The widespread adoption of Generative AI (GenAI) has sparked enthusiasm among employees across all sectors, by enabling the creation of content, and other media with remarkable speed and quality.
These highly publicized tools are now rapidly adopted in the workplace, without any training or guidelines for proper use. And just as it is difficult for organisations to avoid Shadow IT (the use of any software, hardware or IT resource without the IT department’s approval, knowledge or oversight), it will be difficult to prevent Shadow AI.
The recent Fishbowl study conducted among over 11,000 corporate employees revealed that 68% of employees who use ChatGPT and other AI tools are currently doing so without informing their immediate superiors or the IT department. The study also shows that the adoption of GenAIs by employees has significantly increased, with nearly one in two employees using such AI to assist them in their professional tasks.

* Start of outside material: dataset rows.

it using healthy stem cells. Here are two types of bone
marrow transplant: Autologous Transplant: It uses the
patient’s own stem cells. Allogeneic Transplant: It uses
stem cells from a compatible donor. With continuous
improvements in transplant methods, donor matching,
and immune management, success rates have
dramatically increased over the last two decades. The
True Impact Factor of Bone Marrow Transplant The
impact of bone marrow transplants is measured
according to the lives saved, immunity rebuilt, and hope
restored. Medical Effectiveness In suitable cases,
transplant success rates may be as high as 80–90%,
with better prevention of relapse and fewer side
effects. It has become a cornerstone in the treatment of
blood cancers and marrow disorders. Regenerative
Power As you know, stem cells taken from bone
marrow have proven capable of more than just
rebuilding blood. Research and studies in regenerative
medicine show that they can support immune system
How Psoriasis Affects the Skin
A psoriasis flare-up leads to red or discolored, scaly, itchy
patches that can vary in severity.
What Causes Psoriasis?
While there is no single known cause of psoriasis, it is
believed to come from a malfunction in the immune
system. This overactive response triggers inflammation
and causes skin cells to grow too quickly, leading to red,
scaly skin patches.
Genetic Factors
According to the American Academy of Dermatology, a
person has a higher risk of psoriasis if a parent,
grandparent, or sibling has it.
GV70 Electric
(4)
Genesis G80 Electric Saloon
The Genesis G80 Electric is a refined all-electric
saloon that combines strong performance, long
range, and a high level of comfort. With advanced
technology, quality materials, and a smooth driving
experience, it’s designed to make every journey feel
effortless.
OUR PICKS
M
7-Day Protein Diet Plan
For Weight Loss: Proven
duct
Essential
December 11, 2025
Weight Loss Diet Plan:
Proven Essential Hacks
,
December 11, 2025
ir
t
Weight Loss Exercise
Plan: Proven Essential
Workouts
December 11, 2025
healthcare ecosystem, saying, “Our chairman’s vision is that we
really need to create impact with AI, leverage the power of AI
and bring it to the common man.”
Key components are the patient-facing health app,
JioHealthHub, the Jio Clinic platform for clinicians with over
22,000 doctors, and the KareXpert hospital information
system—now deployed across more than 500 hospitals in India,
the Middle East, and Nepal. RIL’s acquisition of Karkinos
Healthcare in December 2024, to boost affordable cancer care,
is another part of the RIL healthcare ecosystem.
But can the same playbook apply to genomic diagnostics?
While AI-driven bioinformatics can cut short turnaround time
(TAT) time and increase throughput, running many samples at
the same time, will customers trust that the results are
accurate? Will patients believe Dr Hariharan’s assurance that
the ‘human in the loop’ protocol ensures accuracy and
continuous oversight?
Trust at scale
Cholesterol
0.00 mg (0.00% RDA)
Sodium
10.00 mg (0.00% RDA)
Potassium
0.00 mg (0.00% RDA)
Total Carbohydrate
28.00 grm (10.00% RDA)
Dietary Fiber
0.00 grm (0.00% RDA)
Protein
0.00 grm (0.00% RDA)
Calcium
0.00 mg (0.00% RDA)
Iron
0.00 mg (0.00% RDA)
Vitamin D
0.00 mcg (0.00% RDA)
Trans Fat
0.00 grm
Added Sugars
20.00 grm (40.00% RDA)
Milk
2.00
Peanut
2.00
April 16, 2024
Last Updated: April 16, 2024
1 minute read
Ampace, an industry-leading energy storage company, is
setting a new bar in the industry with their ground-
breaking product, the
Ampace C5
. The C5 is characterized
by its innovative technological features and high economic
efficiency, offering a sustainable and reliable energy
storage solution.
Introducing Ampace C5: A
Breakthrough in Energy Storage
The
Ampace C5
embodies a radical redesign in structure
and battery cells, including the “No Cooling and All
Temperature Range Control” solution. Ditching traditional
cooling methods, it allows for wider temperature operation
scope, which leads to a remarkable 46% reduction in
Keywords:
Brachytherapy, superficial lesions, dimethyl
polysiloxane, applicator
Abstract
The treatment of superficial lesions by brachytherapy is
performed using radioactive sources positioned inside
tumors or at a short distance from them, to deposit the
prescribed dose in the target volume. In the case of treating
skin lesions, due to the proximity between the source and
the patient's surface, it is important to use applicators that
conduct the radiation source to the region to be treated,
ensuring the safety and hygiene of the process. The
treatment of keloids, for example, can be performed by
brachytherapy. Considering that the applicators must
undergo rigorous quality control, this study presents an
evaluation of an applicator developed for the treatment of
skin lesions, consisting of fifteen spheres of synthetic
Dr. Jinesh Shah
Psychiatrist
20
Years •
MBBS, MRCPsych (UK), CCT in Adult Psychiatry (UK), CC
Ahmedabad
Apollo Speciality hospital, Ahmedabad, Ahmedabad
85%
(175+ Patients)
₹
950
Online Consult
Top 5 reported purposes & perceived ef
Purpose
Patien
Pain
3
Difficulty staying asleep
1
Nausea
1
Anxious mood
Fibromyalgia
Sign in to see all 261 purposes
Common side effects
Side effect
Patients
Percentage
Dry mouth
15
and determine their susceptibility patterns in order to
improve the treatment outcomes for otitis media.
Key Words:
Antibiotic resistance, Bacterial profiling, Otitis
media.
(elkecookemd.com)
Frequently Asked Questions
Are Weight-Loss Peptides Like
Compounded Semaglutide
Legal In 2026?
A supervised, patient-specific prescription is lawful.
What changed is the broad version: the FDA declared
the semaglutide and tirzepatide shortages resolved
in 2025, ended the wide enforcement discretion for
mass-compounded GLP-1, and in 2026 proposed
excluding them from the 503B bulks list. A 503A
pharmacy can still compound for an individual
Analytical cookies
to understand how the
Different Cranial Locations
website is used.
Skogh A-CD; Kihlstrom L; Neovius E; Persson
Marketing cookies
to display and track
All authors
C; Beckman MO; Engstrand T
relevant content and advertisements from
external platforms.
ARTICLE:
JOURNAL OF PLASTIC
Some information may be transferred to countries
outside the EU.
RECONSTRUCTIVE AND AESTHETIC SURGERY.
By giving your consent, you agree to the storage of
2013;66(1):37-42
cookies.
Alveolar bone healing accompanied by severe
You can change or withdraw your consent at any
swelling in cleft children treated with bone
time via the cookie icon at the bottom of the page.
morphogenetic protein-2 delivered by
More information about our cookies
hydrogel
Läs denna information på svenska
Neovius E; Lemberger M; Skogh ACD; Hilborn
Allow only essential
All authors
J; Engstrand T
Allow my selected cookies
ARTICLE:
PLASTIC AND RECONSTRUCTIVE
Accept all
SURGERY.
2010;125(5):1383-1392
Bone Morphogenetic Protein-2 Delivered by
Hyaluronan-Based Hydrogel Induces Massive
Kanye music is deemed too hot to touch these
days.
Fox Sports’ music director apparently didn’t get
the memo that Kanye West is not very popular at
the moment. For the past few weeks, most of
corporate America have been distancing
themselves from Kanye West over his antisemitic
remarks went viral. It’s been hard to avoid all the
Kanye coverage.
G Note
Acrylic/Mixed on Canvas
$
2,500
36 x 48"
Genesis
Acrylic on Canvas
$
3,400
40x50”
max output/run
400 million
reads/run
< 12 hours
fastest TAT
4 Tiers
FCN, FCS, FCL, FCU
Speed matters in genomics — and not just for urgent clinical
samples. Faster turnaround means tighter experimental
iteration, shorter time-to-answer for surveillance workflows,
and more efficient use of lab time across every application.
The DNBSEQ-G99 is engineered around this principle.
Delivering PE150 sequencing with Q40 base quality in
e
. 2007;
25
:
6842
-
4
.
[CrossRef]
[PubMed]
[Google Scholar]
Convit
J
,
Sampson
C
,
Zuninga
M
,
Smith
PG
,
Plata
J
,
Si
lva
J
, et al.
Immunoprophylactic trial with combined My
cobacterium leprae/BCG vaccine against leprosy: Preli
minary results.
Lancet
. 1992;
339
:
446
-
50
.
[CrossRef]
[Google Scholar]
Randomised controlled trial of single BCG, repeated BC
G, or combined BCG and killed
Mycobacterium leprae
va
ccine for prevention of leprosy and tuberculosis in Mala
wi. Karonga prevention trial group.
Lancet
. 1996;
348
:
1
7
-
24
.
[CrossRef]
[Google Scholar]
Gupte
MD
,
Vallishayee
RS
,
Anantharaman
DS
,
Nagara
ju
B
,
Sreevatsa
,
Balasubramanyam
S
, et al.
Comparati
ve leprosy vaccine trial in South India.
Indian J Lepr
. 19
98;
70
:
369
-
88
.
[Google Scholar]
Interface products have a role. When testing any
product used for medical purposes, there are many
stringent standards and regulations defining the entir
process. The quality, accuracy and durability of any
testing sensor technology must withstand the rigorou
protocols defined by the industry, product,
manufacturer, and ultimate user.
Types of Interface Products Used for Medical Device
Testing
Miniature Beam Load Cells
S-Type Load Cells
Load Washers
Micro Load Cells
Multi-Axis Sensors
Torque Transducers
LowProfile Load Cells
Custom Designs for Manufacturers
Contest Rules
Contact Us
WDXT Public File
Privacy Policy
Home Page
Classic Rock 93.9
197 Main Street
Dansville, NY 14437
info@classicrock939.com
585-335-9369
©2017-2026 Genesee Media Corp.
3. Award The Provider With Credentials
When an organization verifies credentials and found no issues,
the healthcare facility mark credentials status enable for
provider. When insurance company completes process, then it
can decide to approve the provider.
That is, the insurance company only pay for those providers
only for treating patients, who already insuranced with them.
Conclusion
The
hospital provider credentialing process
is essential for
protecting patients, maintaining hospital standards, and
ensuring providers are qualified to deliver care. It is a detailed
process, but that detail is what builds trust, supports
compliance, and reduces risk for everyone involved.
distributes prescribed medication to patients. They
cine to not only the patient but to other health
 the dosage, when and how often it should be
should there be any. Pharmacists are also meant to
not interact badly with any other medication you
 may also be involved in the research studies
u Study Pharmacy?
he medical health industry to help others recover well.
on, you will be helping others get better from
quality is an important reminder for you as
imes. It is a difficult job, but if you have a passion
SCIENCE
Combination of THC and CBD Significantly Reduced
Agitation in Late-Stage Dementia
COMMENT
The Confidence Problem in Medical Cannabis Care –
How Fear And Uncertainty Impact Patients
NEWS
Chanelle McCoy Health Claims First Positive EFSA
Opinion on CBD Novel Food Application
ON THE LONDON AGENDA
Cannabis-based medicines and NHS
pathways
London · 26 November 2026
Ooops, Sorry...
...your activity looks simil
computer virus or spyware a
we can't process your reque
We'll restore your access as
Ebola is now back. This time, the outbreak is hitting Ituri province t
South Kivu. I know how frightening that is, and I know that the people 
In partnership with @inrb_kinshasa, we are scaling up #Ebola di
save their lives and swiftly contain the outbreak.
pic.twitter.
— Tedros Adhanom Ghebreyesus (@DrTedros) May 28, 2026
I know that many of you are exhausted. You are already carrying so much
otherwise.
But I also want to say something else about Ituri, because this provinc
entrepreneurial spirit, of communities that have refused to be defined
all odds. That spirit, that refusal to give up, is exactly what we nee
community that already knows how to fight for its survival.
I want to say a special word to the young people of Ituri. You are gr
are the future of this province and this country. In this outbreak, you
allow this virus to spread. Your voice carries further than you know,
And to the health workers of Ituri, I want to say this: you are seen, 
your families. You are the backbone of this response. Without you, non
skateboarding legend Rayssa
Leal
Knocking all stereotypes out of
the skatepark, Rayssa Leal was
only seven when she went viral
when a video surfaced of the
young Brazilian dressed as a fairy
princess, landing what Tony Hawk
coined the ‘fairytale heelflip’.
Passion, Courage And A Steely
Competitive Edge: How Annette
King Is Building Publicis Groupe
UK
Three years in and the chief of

This unchecked adoption introduces major legal and security risks, which may exceed those of Shadow IT.
Confidential Data Risks: Unauthorised use of AI tools can result in data breaches, as employees may inadvertent input sensitive information (personal or business-sensitive data). This data is fed into AI models and unintentionally shared, exposing confidential information to the public. The Samsung example strikingly highlights the need to train employees in these tools. Samsung engineers introduced some of the company’s confidential code into ChatGPT in the hope of correcting problems, instead of causing a security breach. In response, the company quickly banned all staff from accessing the AI tools.
Compliance Risks: The disclosure of personal information on this type of tool also violates current regulations such as the GDPR. When employees input sensitive data into unauthorised AI tools, they not only expose the company’s liability leading to potential penalties but also put its reputation at risk.
Bugs and Vulnerabilities: A number of recent incidents have highlighted vulnerabilities. For example, a bug in an open-source library used by ChatGPT allowed access to others’ conversation history and exposed sensitive internal discussions or confidential client information from companies. Similarly, Microsoft’s AI research team accidentally exposed 38 terabytes of private data (passwords and more than 30K internal Microsoft Teams messages).
Like SaaS applications, AI tools are now an integral part of employee work habits. Obstructing its use would be counter-productive as they are reshaping industries and offering unprecedented opportunities for enterprises.
IT leaders must prioritise managing the hundreds of tools that keep crawling into their IS. Yet striking a balance between solid governance and business needs for autonomy is proving to be a daunting challenge, especially when using a variety of sources/tools to make sense of this ecosystem.
Instead, IT teams need to establish a framework that harnesses the full potential of this technology while ensuring compliance with the company’s policy on confidentiality and compliance, in order to minimise the risks.